Abel Sanchez, the former trainer of Gennadiy Golovkin, just recently took some time to chat with Lance Pugmire about GGG’s most recent outing against Canelo Alvarez. Golovkin would end up losing a unanimous decision in that fight, and Sanchez believes we’ve see a change in approach from Golovkin that has only made things more difficult for him in between the ropes. Check out some excerpts of what Sanchez had to say below.
Sanchez on Golovkin’s performance against Canelo
“What’s that old say, one guy didn’t want to fight and the other guy was glad of it. I just felt like they fought 24 rounds and they just knew each other so well that it was kind of a pity-pat sparring session. Neither one of them really wanted to take charge.
“I don’t know the reason for Golovkin. Golovkin is the one, to me, who had more to prove and more to gain by being a winner. Canelo’s at the point now where he can have a loss like he did against Bivol and it’s not going to affect him that much — financially, that is. But I just felt Gennadiy, for some reason, didn’t have the strength to do what he did in the first two fights.
“He didn’t have the authority in the ring, and in order to beat Canelo I think you have to do what Bivol finally did for the first fight of his career where he was actually aggressive. That’s what you have to do with Canelo. You have to act to react, you can’t just wait to react with Canelo.
“We’re not psychologists but we are people that have seen a lot of fights. We can tell when a guy wants to win or maybe just survive to not lose too bad and maybe win. It seemed that way in the first eight or nine rounds with Gennadiy. But I will say this, this is the first fight I’ve seen since we’re not working together — I’ve seen clips of the other (fights) — and it seems to me the diminishing attitude and aggressiveness that he had when he was with me in the fights, he’s trying to be more of a boxer. I don’t understand why.
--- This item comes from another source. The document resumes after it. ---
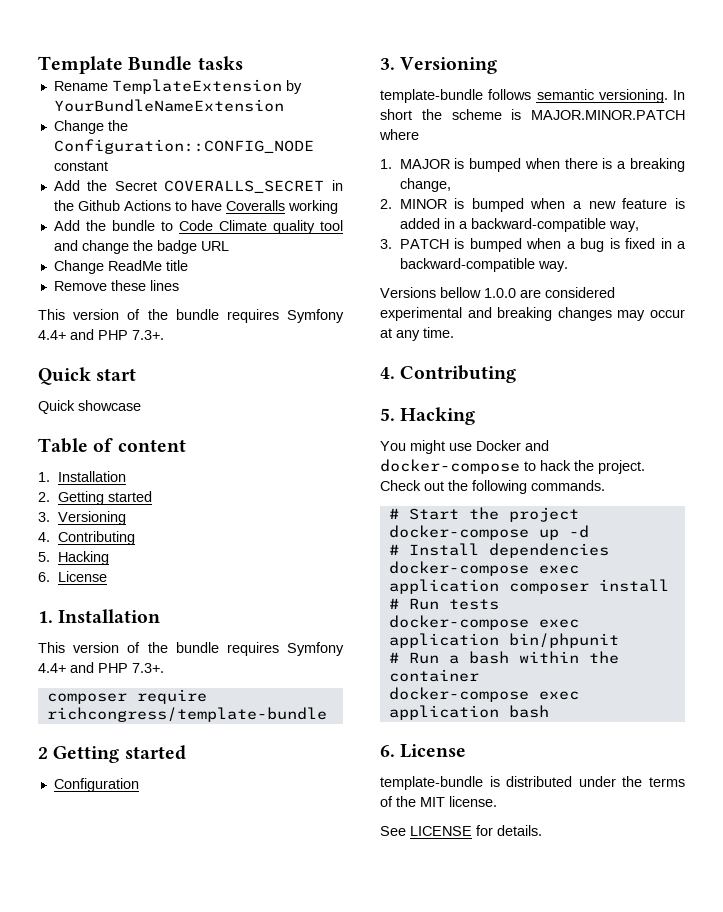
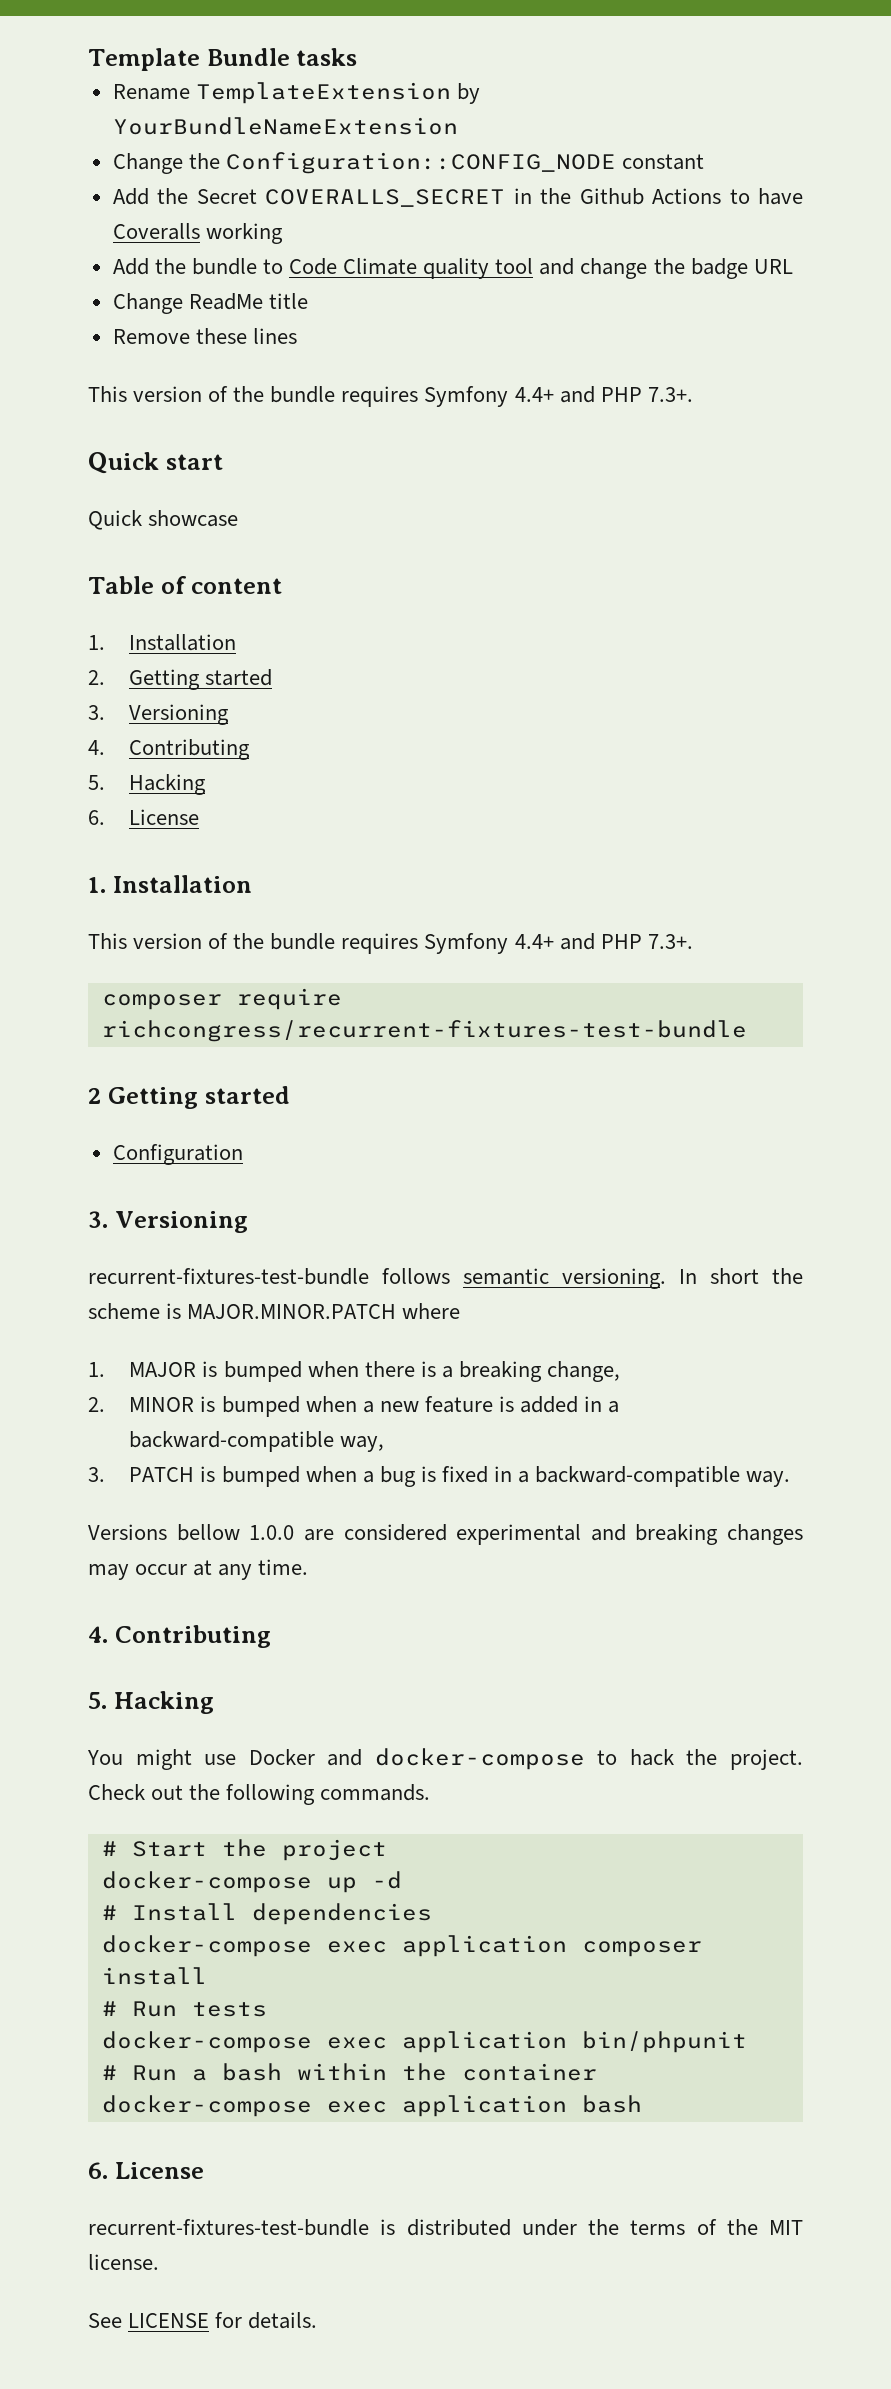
[46,707,327,722] richcongress/template-bundle -> [101,1020,747,1042] richcongress/recurrent-fixtures-test-bundle
[380,89,483,103] template-bundle -> [88,1268,369,1285] recurrent-fixtures-test-bundle
[380,776,483,790] template-bundle -> [88,2219,369,2236] recurrent-fixtures-test-bundle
“The judges look at him like maybe he’s not winning because he’s not the aggressor...in his style, his presence is so important.”
On if this could just be a result of Golovkin being 40 years old
“No. I don’t think so. I think Hopkins has proven that...I think if you continue the regimen of training in a way that you have been training to not allow too much time in between and you continue your regimen, I think that your strength will maintain. It seems like his punches are not as effective as they used to be. I remember in many a fights, as soon as he landed a significant punch you saw the change in the opponent’s eyes or opponent’s mannerisms...In the last three or four (fights), I haven’t seen that in the opponent’s eyes.”